REQUIREMENT
In the data below, copy out word for word the part that opens with the line containing "Diario de Cuyo" and closes with the line containing "Redacción Diario de Cuy", including both of those lines.

━━━━━━━━━━

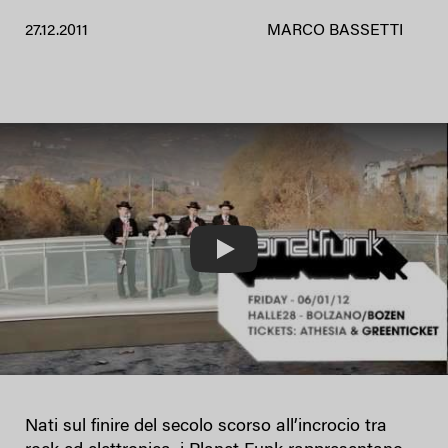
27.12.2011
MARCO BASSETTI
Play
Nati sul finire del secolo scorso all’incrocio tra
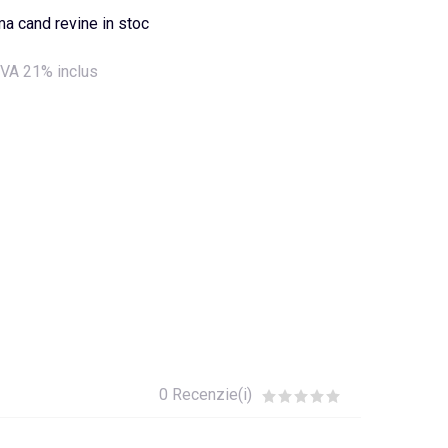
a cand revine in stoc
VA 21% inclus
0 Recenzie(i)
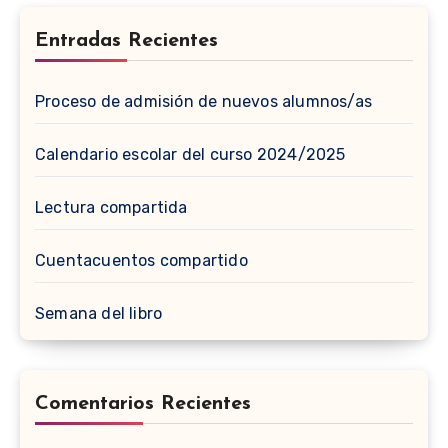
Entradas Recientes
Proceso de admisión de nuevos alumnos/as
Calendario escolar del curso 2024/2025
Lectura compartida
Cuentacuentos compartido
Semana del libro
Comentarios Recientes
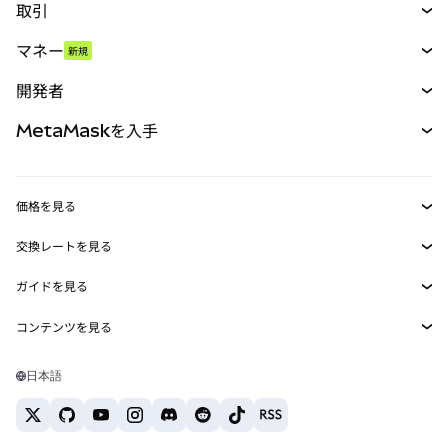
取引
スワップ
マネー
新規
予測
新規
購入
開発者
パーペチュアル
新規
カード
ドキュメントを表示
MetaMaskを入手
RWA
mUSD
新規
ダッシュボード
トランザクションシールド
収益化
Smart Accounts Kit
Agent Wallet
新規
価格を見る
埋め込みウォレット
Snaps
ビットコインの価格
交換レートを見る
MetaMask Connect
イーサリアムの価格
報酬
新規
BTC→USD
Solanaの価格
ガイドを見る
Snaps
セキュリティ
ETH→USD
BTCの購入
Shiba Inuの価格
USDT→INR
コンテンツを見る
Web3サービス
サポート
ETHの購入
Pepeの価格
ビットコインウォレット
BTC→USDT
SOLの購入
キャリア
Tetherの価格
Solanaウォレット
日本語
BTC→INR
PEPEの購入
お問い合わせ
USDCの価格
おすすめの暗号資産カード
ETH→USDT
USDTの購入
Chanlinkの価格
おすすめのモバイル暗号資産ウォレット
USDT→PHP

━━━━━━━━━━

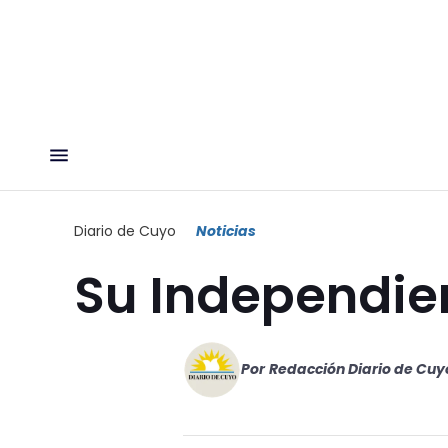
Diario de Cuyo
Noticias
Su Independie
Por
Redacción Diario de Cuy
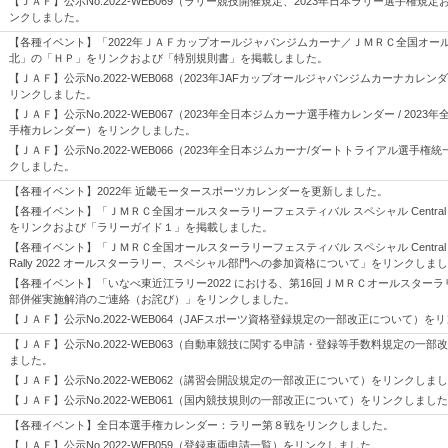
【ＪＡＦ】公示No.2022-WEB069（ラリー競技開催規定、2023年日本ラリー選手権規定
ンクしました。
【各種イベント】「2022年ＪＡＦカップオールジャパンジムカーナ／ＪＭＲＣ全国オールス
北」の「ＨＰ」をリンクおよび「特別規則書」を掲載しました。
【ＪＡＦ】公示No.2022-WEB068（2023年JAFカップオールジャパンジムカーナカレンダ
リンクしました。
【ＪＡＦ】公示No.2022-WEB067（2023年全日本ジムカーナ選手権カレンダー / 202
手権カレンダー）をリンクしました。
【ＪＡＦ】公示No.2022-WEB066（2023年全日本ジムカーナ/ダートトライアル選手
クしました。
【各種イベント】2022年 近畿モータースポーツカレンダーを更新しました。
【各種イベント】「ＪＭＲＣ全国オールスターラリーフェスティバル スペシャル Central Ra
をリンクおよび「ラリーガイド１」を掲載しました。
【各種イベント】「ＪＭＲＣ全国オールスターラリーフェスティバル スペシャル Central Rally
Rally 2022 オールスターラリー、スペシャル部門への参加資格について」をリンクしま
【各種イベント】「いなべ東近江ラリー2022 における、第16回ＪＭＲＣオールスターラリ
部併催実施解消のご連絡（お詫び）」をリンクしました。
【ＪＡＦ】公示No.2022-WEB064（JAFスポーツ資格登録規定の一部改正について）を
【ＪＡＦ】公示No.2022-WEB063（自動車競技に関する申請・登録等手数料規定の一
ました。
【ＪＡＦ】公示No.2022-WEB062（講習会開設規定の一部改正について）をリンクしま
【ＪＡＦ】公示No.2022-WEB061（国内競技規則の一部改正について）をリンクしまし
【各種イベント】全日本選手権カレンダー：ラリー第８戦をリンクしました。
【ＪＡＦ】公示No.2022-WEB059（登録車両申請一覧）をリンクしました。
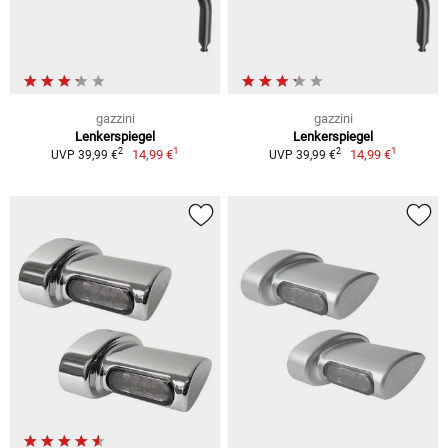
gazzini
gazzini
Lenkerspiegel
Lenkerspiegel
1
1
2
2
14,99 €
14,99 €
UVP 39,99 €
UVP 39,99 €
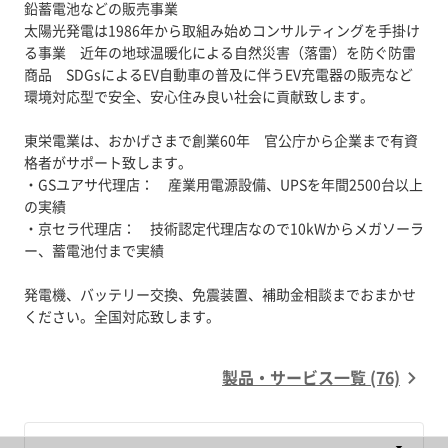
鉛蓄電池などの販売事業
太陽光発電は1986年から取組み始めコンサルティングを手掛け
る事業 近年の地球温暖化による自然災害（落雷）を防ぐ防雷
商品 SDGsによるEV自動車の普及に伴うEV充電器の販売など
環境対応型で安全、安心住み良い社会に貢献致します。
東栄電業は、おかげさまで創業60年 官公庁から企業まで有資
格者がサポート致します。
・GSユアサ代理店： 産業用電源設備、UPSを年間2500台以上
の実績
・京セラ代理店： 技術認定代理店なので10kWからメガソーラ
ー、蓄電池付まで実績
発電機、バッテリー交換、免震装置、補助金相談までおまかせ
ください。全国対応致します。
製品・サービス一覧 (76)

━━━━━━━━━━

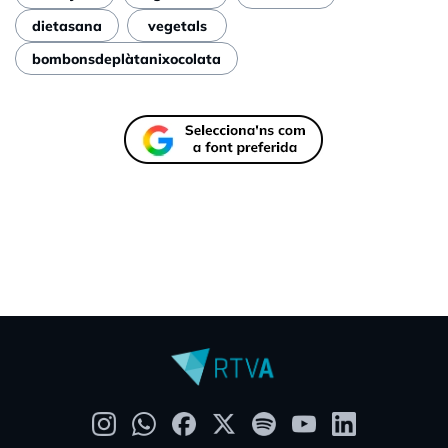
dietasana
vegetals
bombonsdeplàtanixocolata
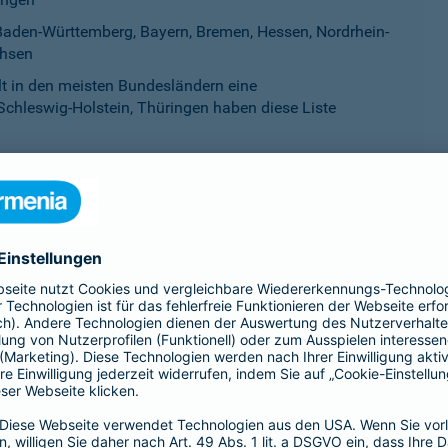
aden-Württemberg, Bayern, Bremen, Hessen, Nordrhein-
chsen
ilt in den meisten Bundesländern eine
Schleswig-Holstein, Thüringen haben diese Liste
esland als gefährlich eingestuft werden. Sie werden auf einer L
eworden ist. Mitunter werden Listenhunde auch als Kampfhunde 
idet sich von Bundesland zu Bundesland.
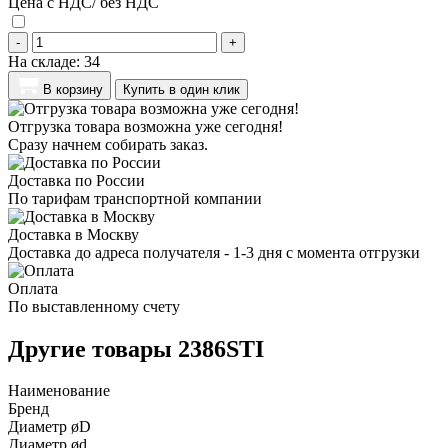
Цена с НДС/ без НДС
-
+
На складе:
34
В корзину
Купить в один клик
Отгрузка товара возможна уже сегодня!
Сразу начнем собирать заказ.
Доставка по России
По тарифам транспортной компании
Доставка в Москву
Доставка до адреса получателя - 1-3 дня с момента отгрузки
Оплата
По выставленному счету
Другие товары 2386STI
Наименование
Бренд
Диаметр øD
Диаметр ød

━━━━━━━━━━

SOLUTION TO THIS PROBLEM
Diario de Cuyo
Noticias
Su Independie
Por
Redacción Diario de Cuy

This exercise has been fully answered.